There are currently very few opportunities to highlight the complexities of the lives of women living with HIV. In contrast to the majority of materials currently available on this issue, Pili offers a human and emotional context to the technical aspects of programming. It also engages with key themes in the gender dimensions of the HIV/AIDS response. During screenings of Pili over the last two years, many viewers have asked for guidance on how to use the film to mobilise stakeholders to address the issues raised. In response, UN Women came up with the idea to design a practical toolkit jointly with the film producer to accompany the film.

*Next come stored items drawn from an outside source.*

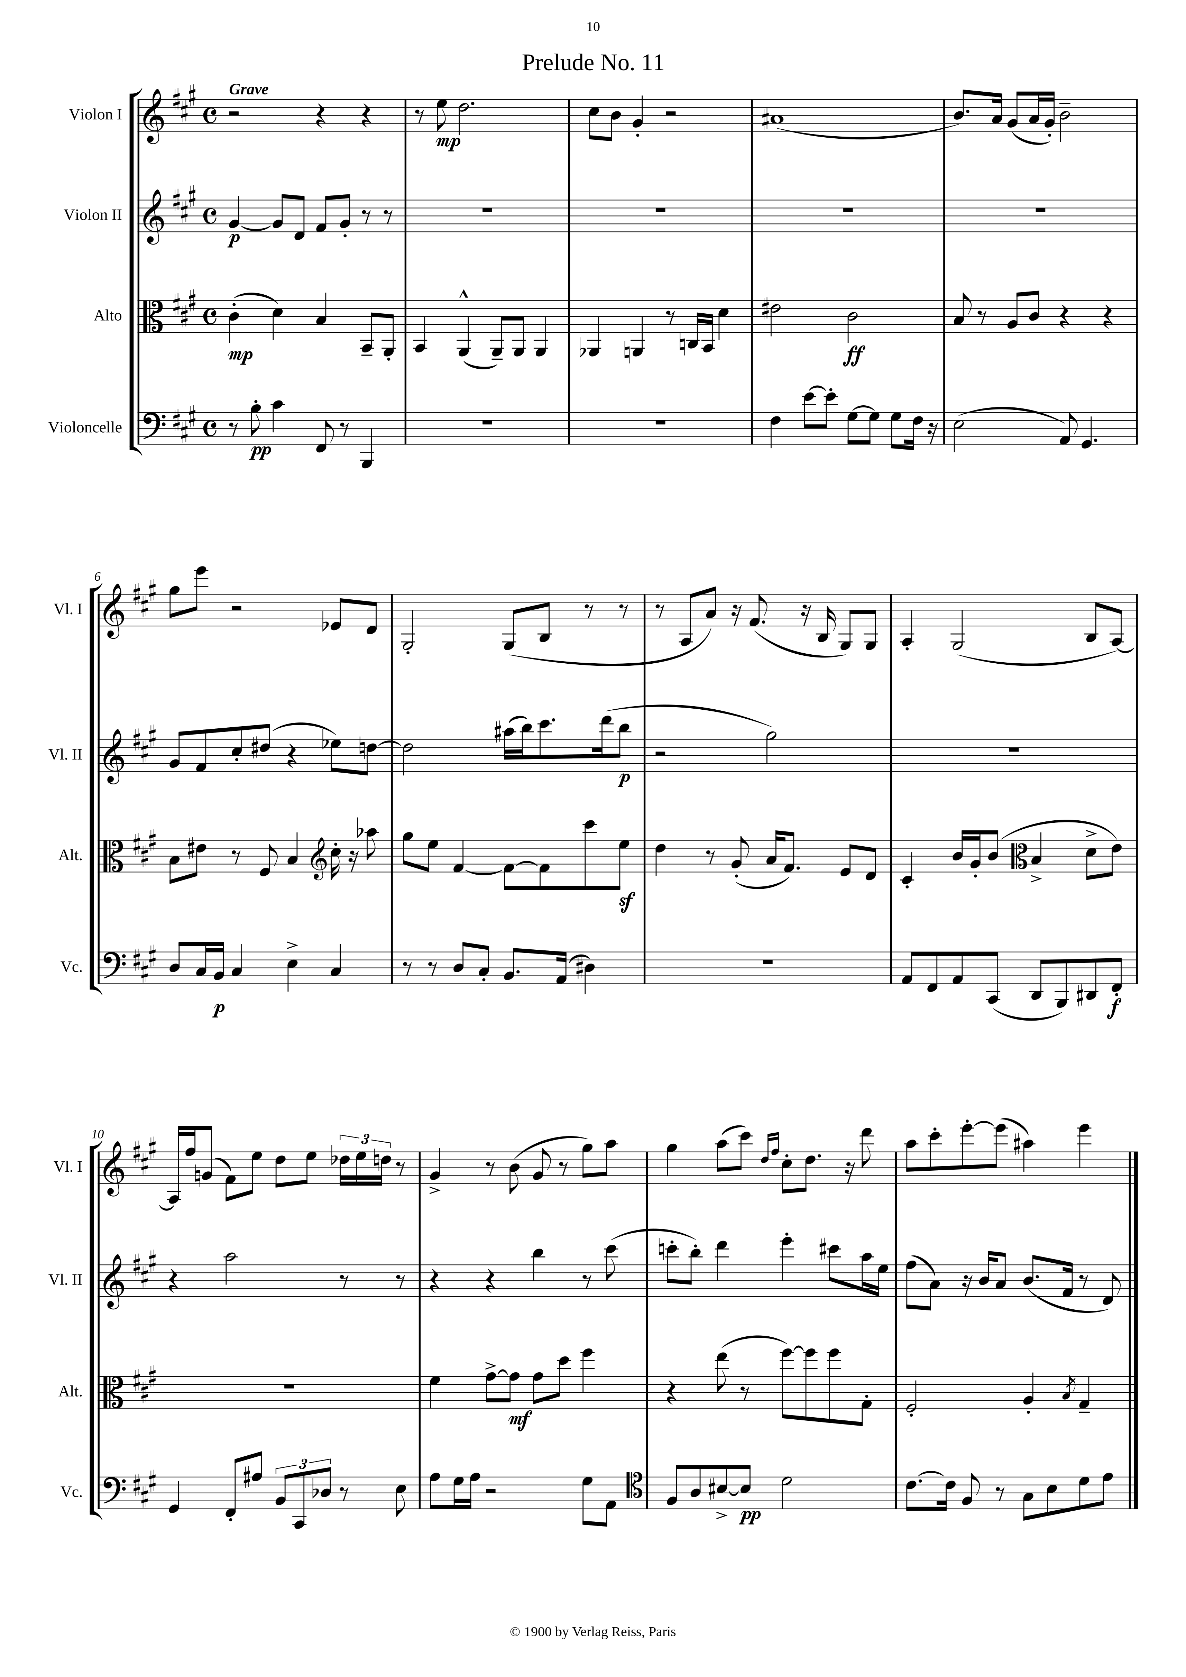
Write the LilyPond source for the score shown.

\header { title = "Prelude No. 11" }
<<
\new StaffGroup <<
\new Staff = "s0" \with { instrumentName = "Violon I" shortInstrumentName = "Vl. I" } {
    \clef treble \key a \major \defaultTimeSignature \time 4/4 \tempo "Grave"
    r2 r4 r4 |
    r8 e''8\mp d''2. |
    cis''8 b'8 gis'4-. r2 |
    ais'1( |
    b'8.) a'16 gis'8( a'16 gis'16-.) b'2-- |
    gis''8 e'''8 r2 ees'8 d'8 |
    gis2-. gis8( b8 r8 r8 |
    r8 a8 a'8) r16 fis'8.( r16 b16 gis8) gis8 |
    a4-. gis2( b8 a8~) |
    a16 fis''16 g'8( fis'8) e''8 d''8 e''8 \tuplet 3/2 { des''16 e''16 d''16 } r8 |
    gis'4-> r8 b'8( gis'8 r8 gis''8) a''8 |
    gis''4 a''8( cis'''8) \grace { d''16 fis''16 } cis''8-. d''8. r16 d'''8 |
    a''8 cis'''8-. e'''8~-. e'''8( ais''4) e'''4 \bar "|." |
}
\new Staff = "s1" \with { instrumentName = "Violon II" shortInstrumentName = "Vl. II" } {
    \clef treble \key a \major \defaultTimeSignature \time 4/4
    gis'4~\p gis'8 d'8 fis'8 gis'8-. r8 r8 |
    R1 |
    R1 |
    R1 |
    R1 |
    gis'8 fis'8 cis''8-. dis''8( r4 ees''8) d''8~ |
    d''2 ais''16( b''16) cis'''8. d'''16( b''8\p |
    r2 gis''2) |
    R1 |
    r4 a''2 r8 r8 |
    r4 r4 b''4 r8 cis'''8( |
    c'''8-. b''8-.) d'''4 e'''4-. cis'''8 a''16 e''16 |
    fis''8( a'8) r16 b'16 a'8 b'8.( fis'16 r8 d'8) \bar "|." |
}
\new Staff = "s2" \with { instrumentName = "Alto" shortInstrumentName = "Alt." } {
    \clef alto \key a \major \defaultTimeSignature \time 4/4
    cis'4-.\mp( d'4) b4 b,8-- a,8-. |
    b,4 a,4-^( a,8--) a,8 a,4 |
    aes,4 a,4 r8 c16 b,16 d'4 |
    eis'2 cis'2\ff |
    b8 r8 a8 cis'8 r4 r4 |
    b8 eis'8 r8 fis8 b4 \clef treble cis''16-. r16 aes''8 |
    gis''8 e''8 fis'4~ fis'8~ fis'8 cis'''8 e''8\sf |
    d''4 r8 gis'8-.( a'16 fis'8.) e'8 d'8 |
    cis'4-. b'16 gis'16-. b'8( \clef alto b4-> d'8-> e'8) |
    R1 |
    fis'4 gis'8~-> gis'8\mf gis'8 d''8 fis''4 |
    r4 e''8( r8 fis''8~) fis''8 fis''8 gis8-. |
    fis2-. a4-. \acciaccatura { b8 } gis4-- \bar "|." |
}
\new Staff = "s3" \with { instrumentName = "Violoncelle" shortInstrumentName = "Vc." } {
    \clef bass \key a \major \defaultTimeSignature \time 4/4
    r8 b8-.\pp cis'4 fis,8 r8 b,,4 |
    R1 |
    R1 |
    fis4 e'8~ e'8-. gis8~ gis8 gis8 fis16 r16 |
    e2( a,8) gis,4. |
    d8 cis16 b,16\p cis4 e4-> cis4 |
    r8 r8 d8 cis8-. b,8. a,16( dis4) |
    R1 |
    a,8 fis,8 a,8 cis,8( d,8 b,,8) dis,8 fis,8-.\f |
    gis,4 fis,8-. ais8 \tuplet 3/2 { b,8 cis,8 des8 } r8 e8 |
    a8 gis16 a16 r2 gis8 a,8 |
    \clef tenor fis8 a8 bis8~-> bis8\pp d'2 |
    cis'8.~ cis'16 fis8 r8 gis8 b8 d'8 e'8 \bar "|." |
}
>>
>>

The toolkit will be used by national governments, civil society, various UN and development partners in their advocacy work on gender equality and HIV. The specific target audience of the toolkit are decision-makers with influence on policy-making, practitioners and technical programme staff in government agencies across a range of related sectors. The toolkit can also be used with community-based practitioners, but the target should be those with decision-making power, for example, faith-based and traditional leaders,

etc. Using participatory methodologies, the toolkit will support facilitators to use the film as a vehicle for discussions around the key issues raised; how these link to broader processes of change for gender equality and improving HIV outcomes; and how to evoke sustainable accountability towards women with HIV.

The toolkit is structured as follows. The first part sets out guidelines for facilitators, including an overview of participatory methodologies and tips for using the activities. The following three parts describe: prescreening activities; post-screening activities; and follow-up activities. The final part of the toolkit consists of annexes with supporting materials which provide facilitators with the basic background information they need in order to be able to use the toolkit.